As velocity increased and rifling was introduced a problem of lead remaining in the bore was of concern. One of the earlier attempts, which is still popular today with muzzle loaders and users of black powder rifles, prevents leading and obtains potentially better velocity and performance with cast projectiles involves application of a paper jacket. Patching is the hand process of applying paper jackets. The projectile is cast to a diameter that is usually that of the bore and needs to be brought up to groove diameter by a uniform number of paper wrappings. Some prefer a relatively strong paper precisely cut to wrap exactly twice around the bullet with no overlap where the ends meet. Others substitute a range of papers from wax doped rice paper used for rolling cigarettes through greased cooking paper, waxed confectionery paper bags, printer labels and even silicone impregnated baking paper. The width of the piece of paper is slightly longer than the bearing surface of the projectile, so some paper extends past the base and is folded or twisted under. Some projectile have a base cavity into which the twisted end fits. The paper patch is moistened slightly with water to make it more pliable and slightly sticky. The patch is carefully wrapped around the bearing surface of the bullet. The lip of paper extending past the base of the bullet is then twisted together, and may be pushed into a depression cast into the base of the bullet. The lubricant may be allowed to evaporate after the jacket has been applied, and a different lubricant may be applied after the formed paper has dried.
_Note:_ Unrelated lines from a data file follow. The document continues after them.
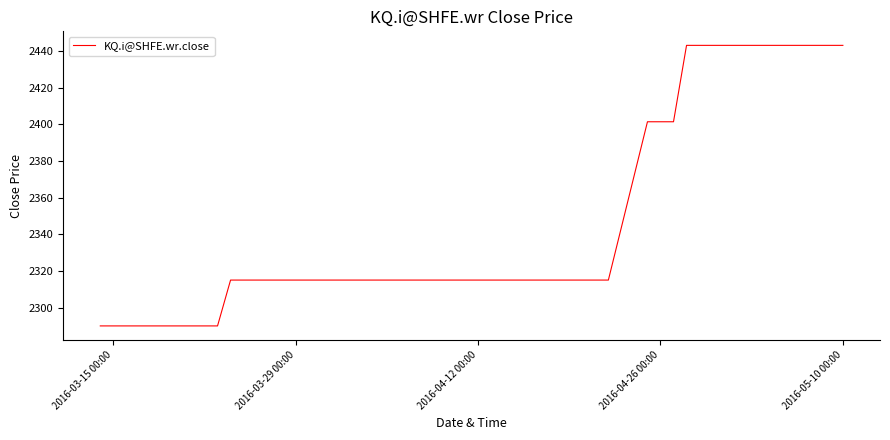

What is the maximum value shown in the chart?

2443.0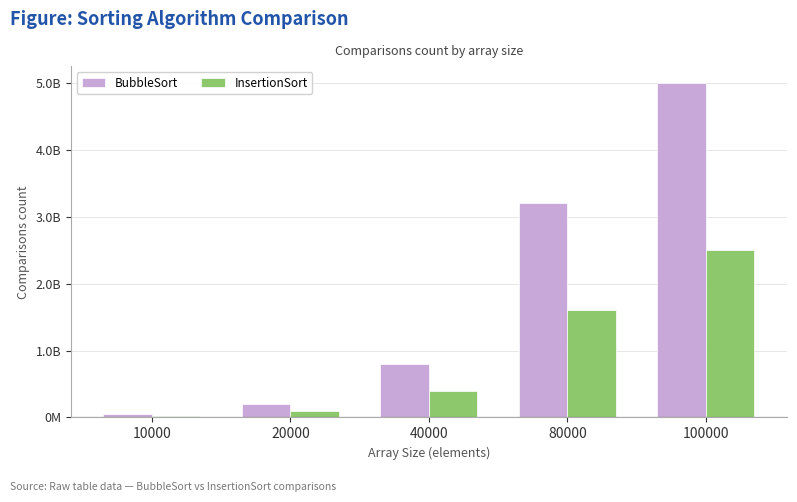

What are all the series names shown in the legend?

BubbleSort, InsertionSort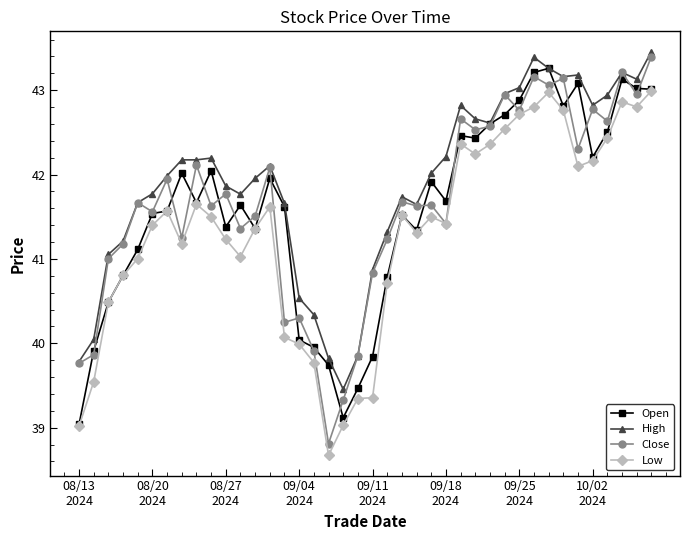

True or false: Low has more than 1 points higher than both neighbors.

True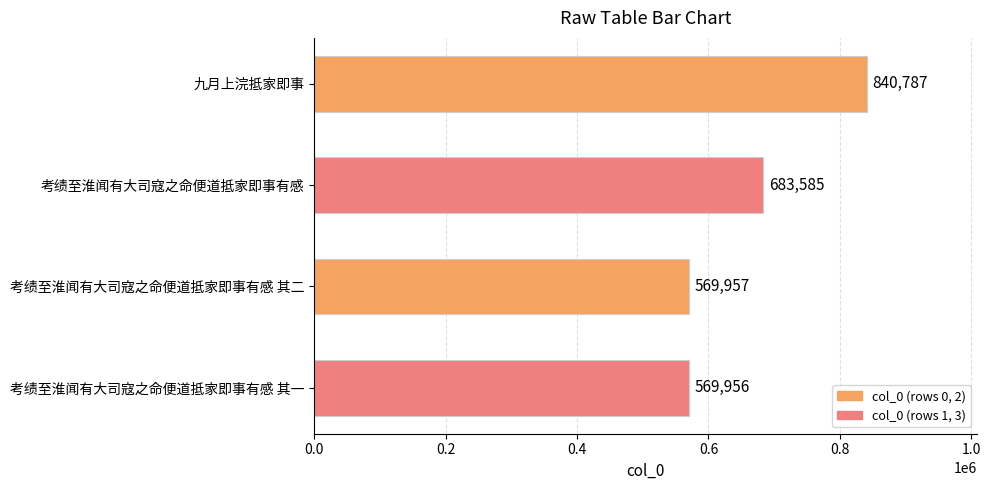

What is the smallest value displayed?

569956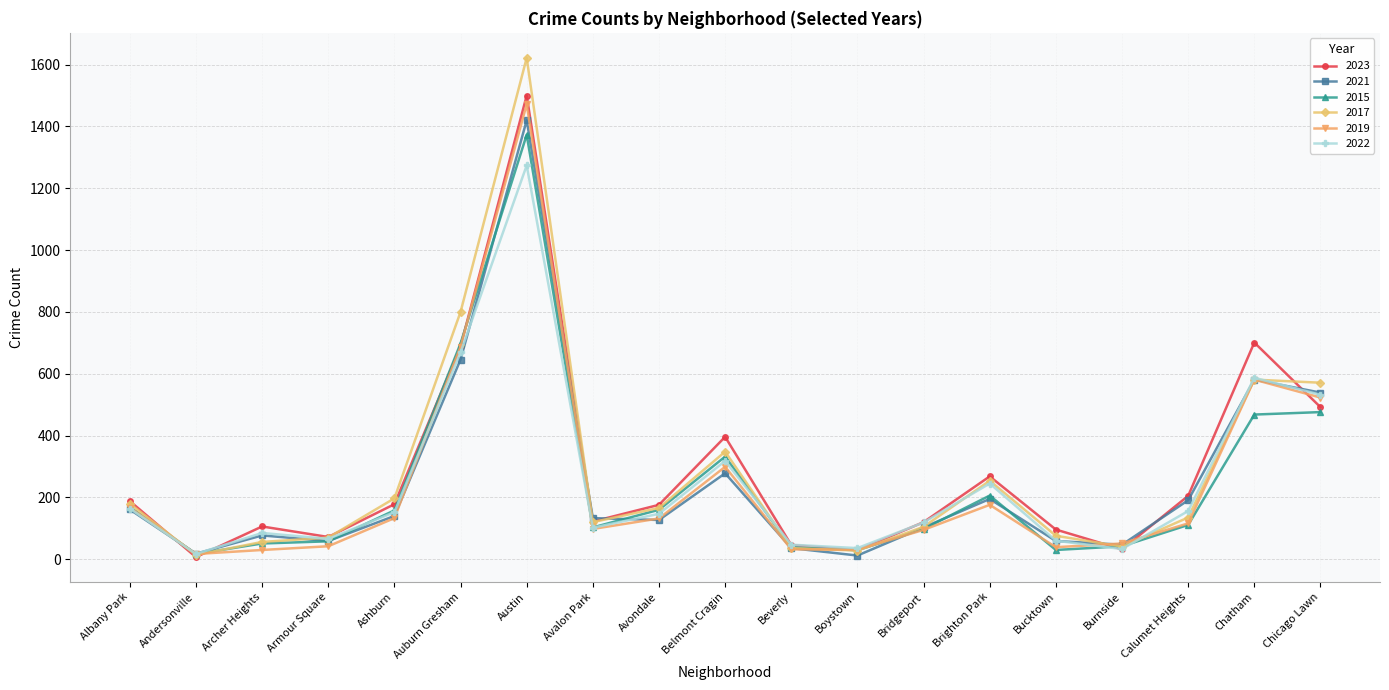

Rank the series by their maximum value, from highest to lowest.

2017, 2023, 2019, 2021, 2015, 2022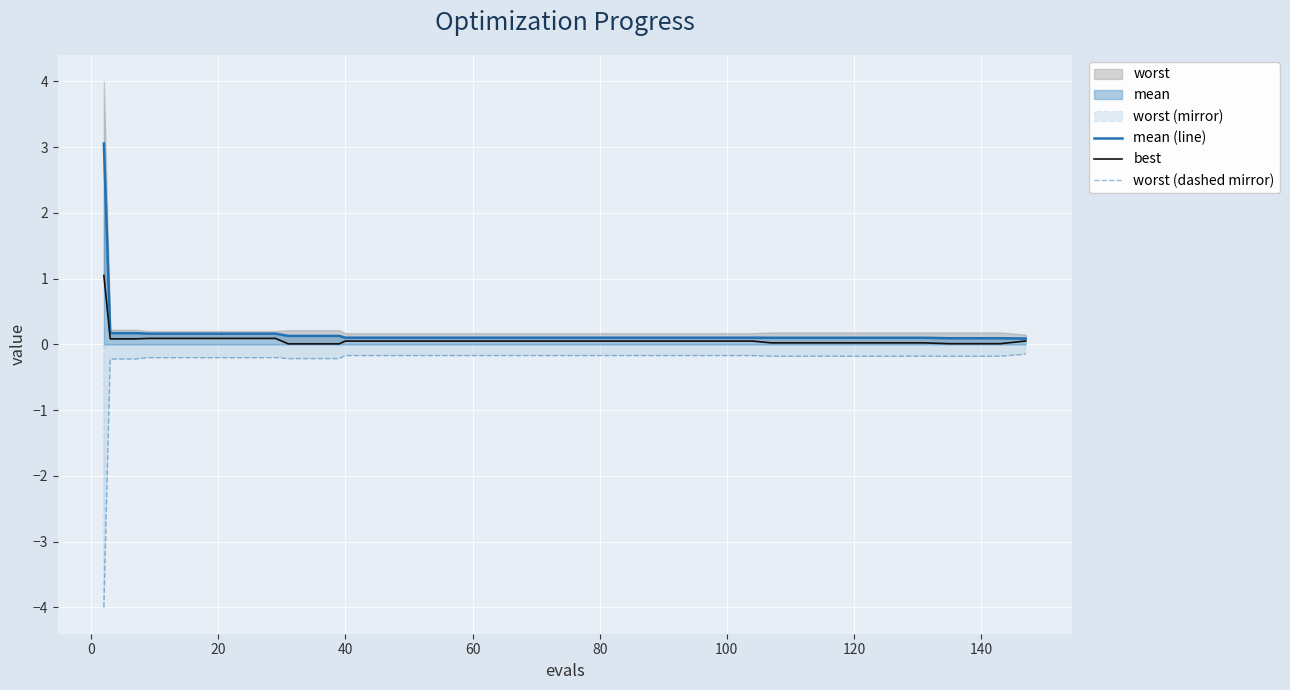

What is the sum of all mean (line) values?

7.6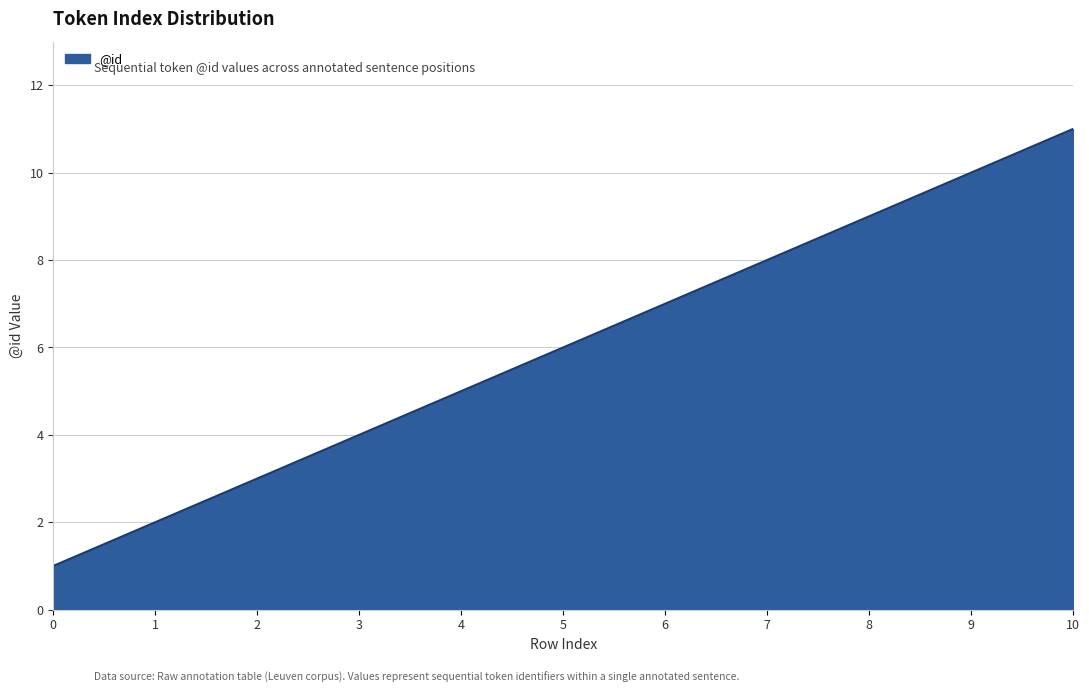

What is the maximum value shown in the chart?

11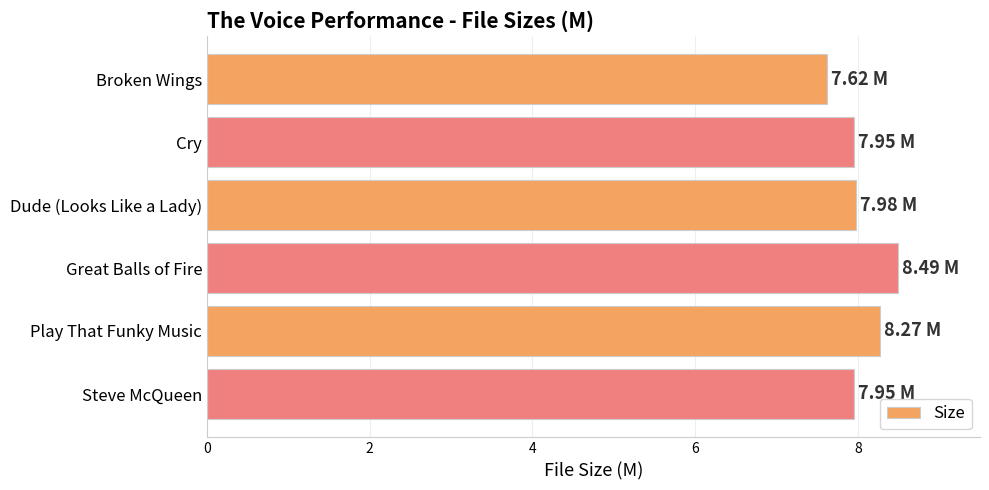

What is the smallest value displayed?

7.6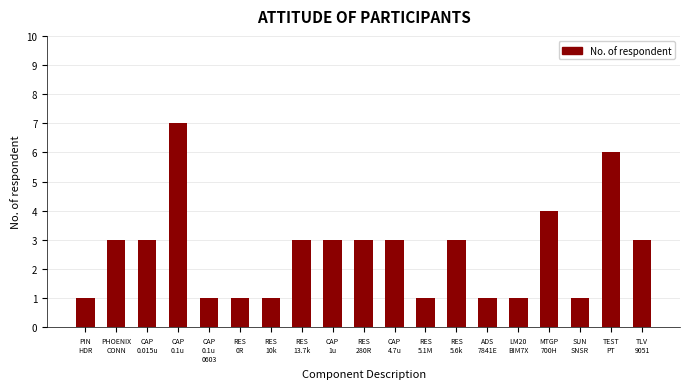

What is the average value?

3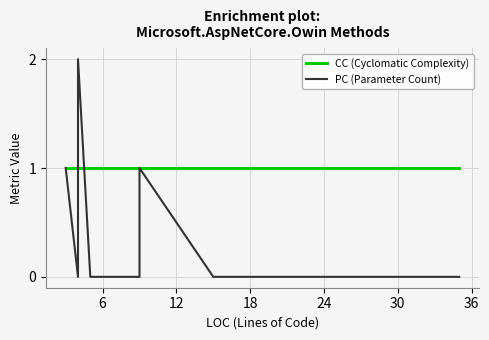

The CC (Cyclomatic Complexity) series shows 1 at 18. True or false?

True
Very good accuracy has been obtained with paper-patched bullets, but the assembly procedure is relatively labor-intensive. There is some question about whether the accuracy improvements result from the paper jackets or from the greater uniformity of shooting procedures by people with the patience to apply the patches. A small number of dedicated target shooters still load paper-patched bullets at velocities up to about 2000 ft/s.